Although Costa Rica is a beautiful country full of ecological wonders, beautiful landscapes, and colourful creatures, its heart is shown through the culture of the people and their passion for soccer. I am proud to say that I have been witness to the undying love for the game not only in local sports bars like los Profesionales, but also in a stadium during a game between the country’s two biggest rival teams, La Liga Deportiva Alajuelense and Deportiva Saprissa. I quickly learned that my tica mom is in fact Ligista, which naturally made me a Ligista, at least in name. I was hoping to change that by joining her and my roommates in watching the games as religiously as ticos do and knowing which teams were worth remembering.
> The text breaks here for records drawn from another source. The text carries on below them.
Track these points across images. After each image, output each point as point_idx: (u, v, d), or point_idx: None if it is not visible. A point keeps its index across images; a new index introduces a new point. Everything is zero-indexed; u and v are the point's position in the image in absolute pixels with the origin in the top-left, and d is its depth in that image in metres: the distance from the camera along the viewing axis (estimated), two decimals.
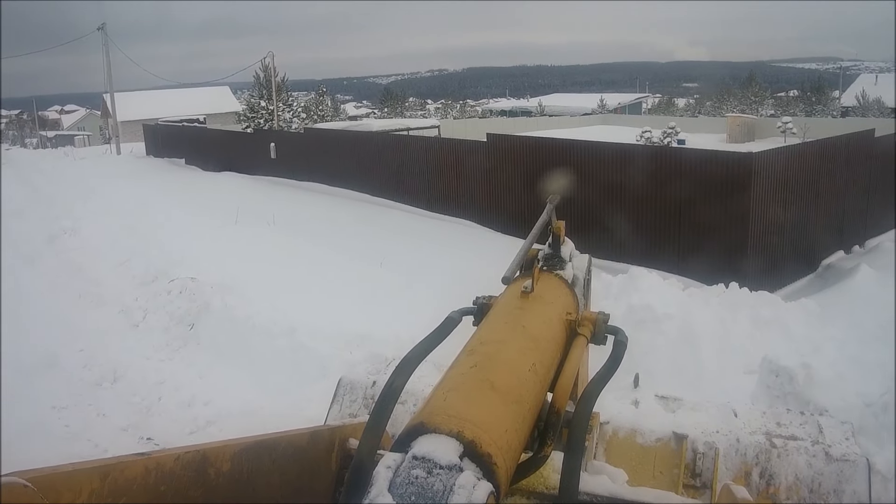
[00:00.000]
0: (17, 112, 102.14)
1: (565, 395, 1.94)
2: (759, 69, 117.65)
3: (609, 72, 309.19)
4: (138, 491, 1.78)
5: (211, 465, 2.06)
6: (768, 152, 11.41)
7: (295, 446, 2.48)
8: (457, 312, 2.43)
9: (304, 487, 2.54)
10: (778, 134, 37.78)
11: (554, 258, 2.80)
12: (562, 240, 2.85)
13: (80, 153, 38.13)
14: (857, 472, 3.22)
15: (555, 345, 2.15)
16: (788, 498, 3.25)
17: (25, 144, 64.45)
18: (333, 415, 4.07)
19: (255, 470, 2.25)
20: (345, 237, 13.02)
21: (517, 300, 2.27)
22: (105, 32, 41.75)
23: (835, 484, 3.21)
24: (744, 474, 3.37)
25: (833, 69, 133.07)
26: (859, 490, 3.18)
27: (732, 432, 3.52)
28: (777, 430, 3.55)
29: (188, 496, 1.96)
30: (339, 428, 2.77)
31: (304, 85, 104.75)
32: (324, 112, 55.92)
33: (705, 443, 3.44)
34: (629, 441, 3.56)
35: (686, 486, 3.37)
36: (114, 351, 7.66)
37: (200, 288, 8.86)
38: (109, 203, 16.42)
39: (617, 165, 12.42)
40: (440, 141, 18.36)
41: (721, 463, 3.39)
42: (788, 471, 3.31)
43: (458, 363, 1.87)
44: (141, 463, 1.80)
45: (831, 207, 12.78)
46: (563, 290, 2.55)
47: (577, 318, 2.33)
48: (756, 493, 3.29)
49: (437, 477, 1.33)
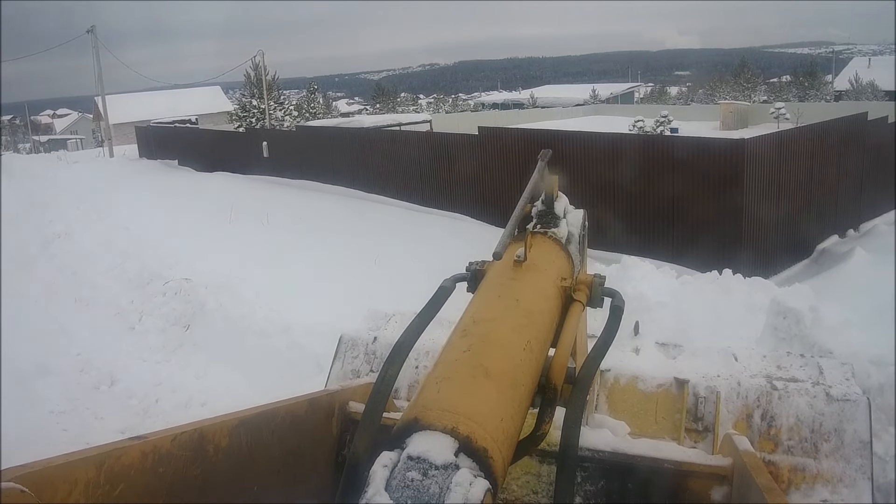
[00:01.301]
0: (10, 117, 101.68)
1: (562, 370, 1.92)
2: (750, 55, 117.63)
3: (600, 62, 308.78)
4: (136, 476, 1.77)
5: (209, 441, 2.05)
6: (760, 138, 11.41)
7: (294, 415, 2.46)
8: (449, 280, 2.37)
9: (306, 454, 2.54)
10: (771, 120, 37.76)
11: (548, 215, 2.73)
12: (555, 195, 2.78)
13: (73, 157, 38.03)
14: (858, 411, 3.23)
15: (550, 316, 2.11)
16: (790, 439, 3.26)
17: (18, 149, 64.24)
18: (336, 372, 4.10)
19: (255, 442, 2.24)
20: (339, 234, 13.00)
21: (510, 270, 2.20)
22: (95, 35, 41.63)
23: (836, 424, 3.23)
24: (745, 417, 3.38)
25: (825, 53, 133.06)
26: (860, 429, 3.19)
27: (733, 376, 3.55)
28: (778, 373, 3.57)
29: (188, 475, 1.95)
30: (338, 392, 2.77)
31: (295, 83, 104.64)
32: (316, 109, 55.78)
33: (706, 387, 3.48)
34: (630, 388, 3.60)
35: (688, 430, 3.41)
36: (110, 354, 7.65)
37: (195, 289, 8.84)
38: (103, 206, 16.38)
39: (610, 155, 12.42)
40: (432, 135, 18.34)
41: (722, 406, 3.42)
42: (789, 412, 3.33)
43: (452, 346, 1.84)
44: (137, 448, 1.79)
45: (825, 191, 12.79)
46: (557, 253, 2.47)
47: (573, 284, 2.28)
48: (758, 435, 3.31)
49: (432, 479, 1.33)
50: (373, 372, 4.02)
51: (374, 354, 4.09)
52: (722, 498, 2.37)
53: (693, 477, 2.43)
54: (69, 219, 14.88)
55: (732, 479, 2.35)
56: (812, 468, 3.17)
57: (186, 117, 51.65)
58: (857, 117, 13.76)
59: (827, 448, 3.19)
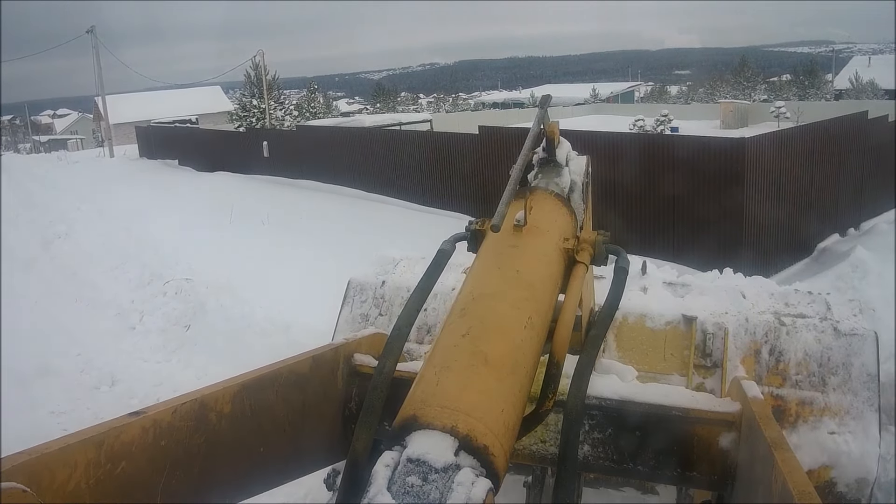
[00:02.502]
0: (10, 117, 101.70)
1: (564, 345, 1.88)
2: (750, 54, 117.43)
3: (601, 61, 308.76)
4: (137, 452, 1.74)
5: (210, 409, 2.01)
6: (761, 137, 11.40)
7: (297, 374, 2.43)
8: (448, 242, 2.29)
9: (312, 412, 2.50)
10: (771, 119, 37.75)
11: (549, 163, 2.65)
12: (556, 142, 2.68)
13: (73, 157, 38.04)
14: (866, 345, 3.26)
15: (552, 283, 2.06)
16: (798, 373, 3.29)
17: (19, 150, 64.25)
18: (344, 316, 4.10)
19: (258, 405, 2.20)
20: (339, 234, 13.00)
21: (510, 236, 2.11)
22: (95, 35, 41.64)
23: (843, 358, 3.26)
24: (753, 353, 3.40)
25: (825, 52, 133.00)
26: (868, 362, 3.22)
27: (741, 313, 3.56)
28: (786, 310, 3.59)
29: (191, 445, 1.92)
30: (342, 346, 2.73)
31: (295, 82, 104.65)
32: (316, 109, 55.75)
33: (714, 323, 3.50)
34: (639, 326, 3.61)
35: (697, 366, 3.43)
36: (111, 354, 7.65)
37: (196, 289, 8.85)
38: (103, 206, 16.38)
39: (610, 154, 12.40)
40: (432, 135, 18.35)
41: (731, 342, 3.43)
42: (797, 347, 3.35)
43: (450, 327, 1.79)
44: (136, 424, 1.75)
45: (826, 190, 12.78)
46: (560, 211, 2.36)
47: (575, 245, 2.20)
48: (766, 370, 3.34)
49: (432, 484, 1.32)
50: (381, 316, 4.02)
51: (382, 298, 4.08)
52: (730, 444, 2.35)
53: (701, 423, 2.41)
54: (70, 219, 14.89)
55: (741, 426, 2.33)
56: (820, 401, 3.20)
57: (187, 117, 51.72)
58: (858, 116, 13.74)
59: (834, 381, 3.22)
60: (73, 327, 8.49)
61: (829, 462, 3.06)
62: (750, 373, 3.34)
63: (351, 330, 3.93)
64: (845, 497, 3.06)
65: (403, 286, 4.06)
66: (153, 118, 45.05)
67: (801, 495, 1.50)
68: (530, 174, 2.63)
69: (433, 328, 3.85)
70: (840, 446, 3.06)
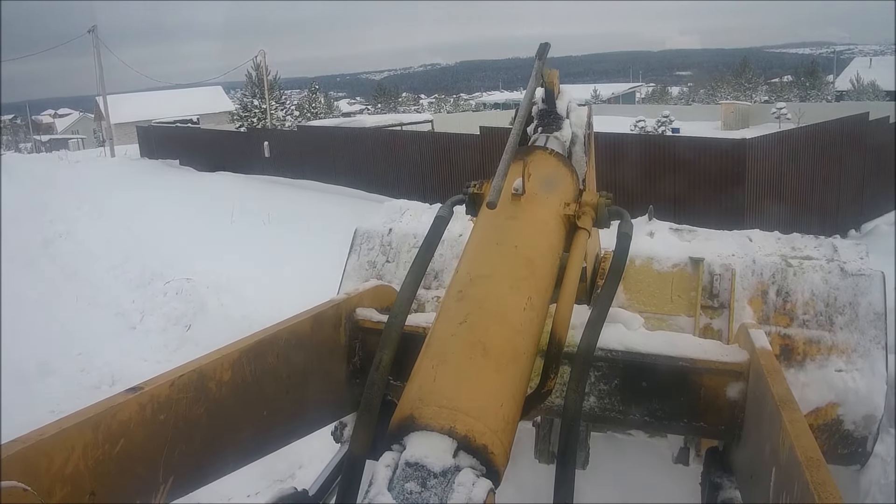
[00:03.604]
0: (11, 117, 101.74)
1: (565, 323, 1.82)
2: (751, 55, 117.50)
3: (602, 62, 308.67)
4: (136, 429, 1.70)
5: (210, 379, 1.98)
6: (762, 138, 11.41)
7: (299, 335, 2.39)
8: (445, 207, 2.20)
9: (315, 370, 2.47)
10: (772, 120, 37.74)
11: (549, 115, 2.54)
12: (556, 92, 2.57)
13: (74, 157, 38.01)
14: (873, 285, 3.27)
15: (553, 256, 2.00)
16: (805, 313, 3.29)
17: (20, 149, 64.25)
18: (352, 264, 4.13)
19: (259, 370, 2.16)
20: (340, 234, 12.95)
21: (508, 206, 2.03)
22: (96, 35, 41.66)
23: (850, 297, 3.27)
24: (760, 294, 3.41)
25: (826, 54, 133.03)
26: (875, 301, 3.23)
27: (748, 255, 3.57)
28: (792, 253, 3.62)
29: (191, 416, 1.88)
30: (343, 302, 2.69)
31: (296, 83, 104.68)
32: (317, 109, 55.80)
33: (722, 265, 3.51)
34: (646, 269, 3.61)
35: (704, 307, 3.44)
36: (111, 354, 7.64)
37: (196, 289, 8.84)
38: (104, 206, 16.38)
39: (611, 155, 12.40)
40: (434, 135, 18.35)
41: (738, 283, 3.44)
42: (804, 287, 3.36)
43: (447, 314, 1.74)
44: (133, 401, 1.72)
45: (826, 191, 12.77)
46: (560, 173, 2.25)
47: (577, 211, 2.11)
48: (773, 310, 3.34)
49: (431, 490, 1.31)
50: (388, 262, 4.03)
51: (389, 245, 4.10)
52: (737, 394, 2.32)
53: (708, 373, 2.37)
54: (70, 218, 14.90)
55: (748, 377, 2.30)
56: (827, 340, 3.21)
57: (188, 117, 51.72)
58: (859, 117, 13.73)
59: (842, 321, 3.23)
60: (73, 327, 8.49)
61: (836, 399, 3.06)
62: (757, 313, 3.35)
63: (358, 277, 3.96)
64: (852, 435, 3.06)
65: (410, 233, 4.08)
66: (154, 118, 45.05)
67: (808, 462, 1.47)
68: (530, 127, 2.55)
69: (440, 273, 3.85)
70: (847, 383, 3.07)
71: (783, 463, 1.63)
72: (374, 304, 2.89)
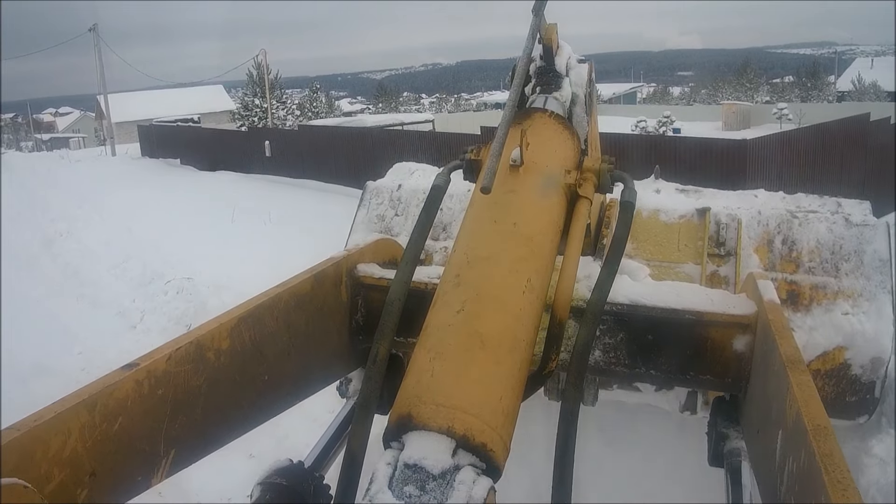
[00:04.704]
0: (12, 115, 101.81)
1: (566, 303, 1.76)
2: (753, 56, 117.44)
3: (603, 62, 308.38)
4: (133, 406, 1.67)
5: (208, 349, 1.93)
6: (763, 138, 11.40)
7: (299, 296, 2.33)
8: (442, 175, 2.09)
9: (316, 330, 2.43)
10: (774, 120, 37.72)
11: (548, 73, 2.42)
12: (555, 49, 2.42)
13: (75, 156, 38.08)
14: (878, 233, 3.34)
15: (553, 231, 1.92)
16: (811, 261, 3.35)
17: (21, 148, 64.29)
18: (360, 217, 4.15)
19: (259, 334, 2.11)
20: (340, 233, 12.96)
21: (506, 178, 1.94)
22: (97, 33, 41.67)
23: (855, 246, 3.34)
24: (766, 243, 3.47)
25: (828, 54, 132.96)
26: (880, 248, 3.29)
27: (753, 206, 3.65)
28: (797, 208, 3.68)
29: (190, 388, 1.84)
30: (343, 259, 2.63)
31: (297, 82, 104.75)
32: (318, 109, 55.79)
33: (728, 215, 3.58)
34: (653, 220, 3.67)
35: (711, 255, 3.50)
36: (112, 353, 7.64)
37: (197, 288, 8.85)
38: (105, 205, 16.39)
39: (612, 155, 12.39)
40: (435, 135, 18.36)
41: (744, 233, 3.50)
42: (810, 236, 3.43)
43: (444, 299, 1.70)
44: (129, 378, 1.67)
45: (827, 192, 12.74)
46: (560, 137, 2.15)
47: (577, 179, 2.01)
48: (779, 258, 3.40)
49: (430, 494, 1.30)
50: (398, 216, 4.04)
51: (398, 200, 4.11)
52: (744, 347, 2.27)
53: (715, 326, 2.32)
54: (71, 218, 14.90)
55: (756, 329, 2.25)
56: (833, 286, 3.27)
57: (189, 116, 51.71)
58: (860, 118, 13.74)
59: (847, 267, 3.30)
60: (73, 325, 8.50)
61: (843, 342, 3.08)
62: (763, 261, 3.41)
63: (367, 230, 3.98)
64: (860, 380, 3.07)
65: (420, 188, 4.09)
66: (155, 117, 45.11)
67: (816, 431, 1.43)
68: (528, 87, 2.45)
69: (448, 226, 3.88)
70: (854, 326, 3.10)
71: (790, 427, 1.59)
72: (376, 258, 2.84)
I will never forget the first time I watched a Liga game in a sports bar. Being an international student from Canada who is accustomed to the rowdiness of hockey could not prepare me for the rowdiness I experienced after the final goal was shot. Screams broke out into a roar, beer was thrown into the air, and ticos were tossing each other around to celebrate the win for Alajuela. One would think that I would be prepared to witness a game in person after this experience.
Finally, it was decided that it was necessary to go to a game between two of the most rivaled teams known to Costa Rica. I had received warnings from fellow ticos advising me not to wear my Liga jersey to a Saprissa stadium, but despite the warnings, my roommate Laura and I chose to represent the Lion of Alajuela. We didn’t know what to expect as we walked down the Saprissista-filled street that was decorated in celebratory confetti and carefully watched by Costa Rica’s finest mounted police.
So there we stood, two lionesses amongst all the purple monsters, receiving angry glares, foul name-calling, and as much negative attention as one could understand in another language, but this was not in the least discouraging. On the contrary, the hunger to win was felt throughout the stadium and all the expected harassment was exactly what was — expected. This feeling shook the stands, the bleachers, and all the die-hard fans of the game. Fireworks blared and shattered in the air to announce the beginning. Our players were talked down to by all Saprissistas and an occasional soda or hot dog would make its way towards their heads. The cheers and chants never ceased and even the rain couldn’t dampen spirits.
In the end, Saprissa took the win, fans became hooligans, and Laura and I walked away with the bittersweet memory of having experienced such a thrilling and lively culture in all its glory while at the same time suffering a loss. In this sense, we had come and gone as Ligistas and we had felt that same pain as the rest of the Lions. We got mocked and teased leaving the stadium just as any tico wearing a Ligista jersey would. We were a part of this passionate sport, and I will always recommend that international students go out of their comfort zone to experience the thrills of being immersed in another culture as lively as Costa Rican soccer.